Singgah ke Pasar Grosir Batik Setono Pekalongan
Pada tanggal 5 Mei 2025, saya berkesempatan singgah ke Pasar Grosir Batik Setono di Kota Pekalongan. Sebagai orang Solo yang sejak kecil akrab dengan batik, saya cukup penasaran untuk menyaksikan langsung seperti apa batik Pekalongan yang selama ini dikenal dengan warna dan motifnya yang berani. Meski telah terbiasa dengan nuansa klasik dan kalem khas Batik Solo, rasanya tak ada salahnya melangkah ke dunia batik yang lebih dinamis di tanah pesisir ini.
Pasar Grosir Setono sendiri merupakan salah satu pusat perdagangan batik terbesar di Pekalongan. Berdiri sejak akhir era 1970-an, pasar ini berkembang pesat seiring nama Pekalongan yang semakin melekat sebagai kota batik. Bahkan, UNESCO telah mengakui Pekalongan sebagai Kota Kreatif Dunia dalam bidang kerajinan dan seni rakyat pada tahun 2014. Dengan ratusan kios dan toko batik yang berjajar di sepanjang kompleks pasar, Setono kini menjadi tujuan utama bagi pembeli grosiran maupun wisatawan yang ingin membawa pulang kain atau baju batik langsung dari sumbernya.
Saat pertama masuk ke area pasar, saya langsung disambut deretan kios yang memamerkan batik dalam berbagai bentuk—mulai dari kain panjang, gamis, kemeja, hingga produk fashion modern seperti outer dan tote bag batik.

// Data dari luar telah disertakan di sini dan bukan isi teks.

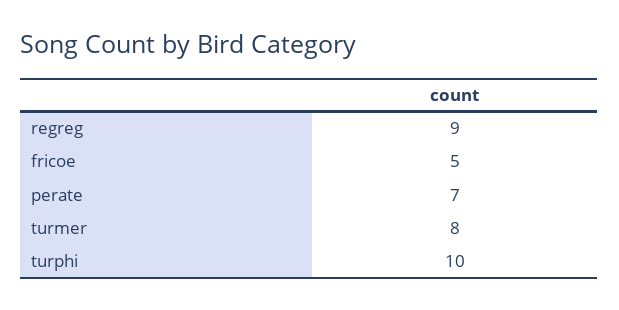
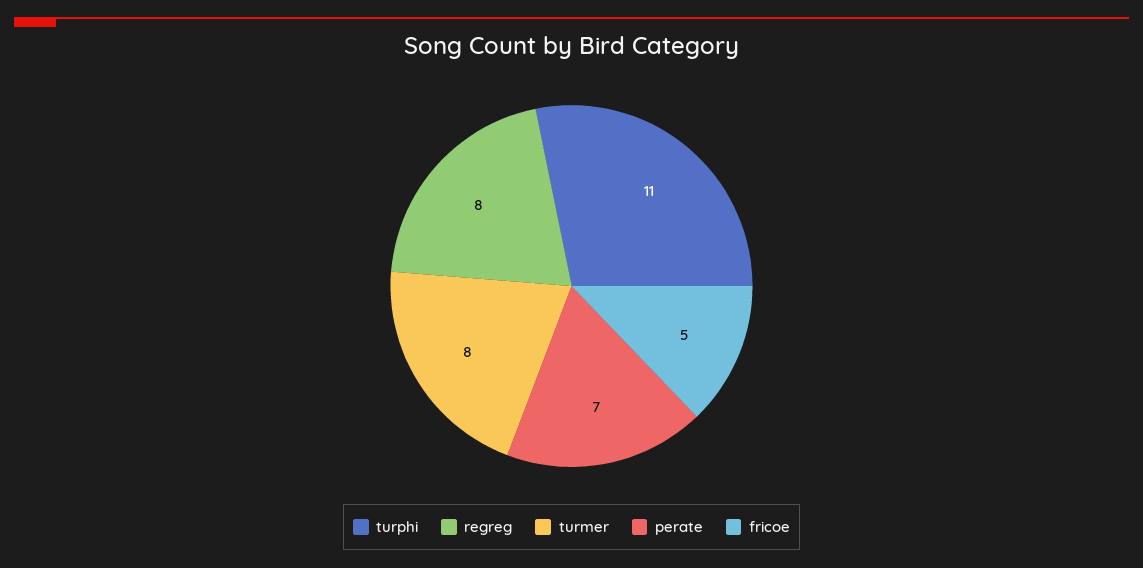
  {
-   "regreg": 9,
+   "regreg": 8,
    "fricoe": 5,
    "perate": 7,
    "turmer": 8,
-   "turphi": 10
+   "turphi": 11
  }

Warna-warna terang seperti fuchsia, kuning cerah, hijau toska, dan biru elektrik mendominasi tampilan etalase. Motifnya pun variatif: dari flora-fauna tropis, burung merak, hingga ornamen abstrak penuh imajinasi. Semuanya tampak begitu hidup, nyaris bertolak belakang dengan batik Solo yang cenderung menggunakan warna sogan (coklat tua), hitam, dan putih dalam motif-motif geometris dan simbolis.
Batik Pekalongan memang dikenal sebagai batik pesisir, yang kuat dipengaruhi interaksi budaya luar seperti Tionghoa, Arab, dan Belanda. Hal ini menjadikan motifnya lebih bebas dan ekspresif, berbeda dari batik keraton Solo yang lebih simbolik, tertata, dan sarat makna filosofis. Bisa dibilang, batik Solo adalah narasi sejarah, sementara batik Pekalongan adalah lukisan hidup yang terus berubah mengikuti zaman.
Namun, di balik pesona visual itu, saya mendapati beberapa kekurangan dari Pasar Setono yang mungkin perlu perhatian. Fasilitas umum seperti toilet dan tempat istirahat masih minim dan kurang terawat. Beberapa lorong sempit terasa sesak saat ramai, terutama jika datang di akhir pekan atau musim liburan. Selain itu, variasi harga kadang membuat bingung—karena tidak semua toko mencantumkan harga jelas dan beberapa masih harus ditawar.Kendati demikian, berbelanja di sini tetap menyenangkan. Banyak pedagang yang ramah, tidak memaksa, dan bahkan senang menjelaskan filosofi di balik motif batik yang mereka jual. Saya sempat membeli selembar kain batik motif burung hong yang katanya melambangkan keberuntungan dan kemakmuran.
Perjalanan singkat ini membuat saya menyadari bahwa batik, meskipun berasal dari satu akar budaya, bisa tumbuh dengan ragam rupa tergantung di mana ia berkembang. Batik Solo mengajarkan kesabaran dan kedalaman filosofi, sedangkan batik Pekalongan menawarkan kebebasan ekspresi dan keberanian bereksperimen. Keduanya tidak bisa dibandingkan secara mutlak, tapi justru saling melengkapi dalam memperkaya khazanah budaya Indonesia.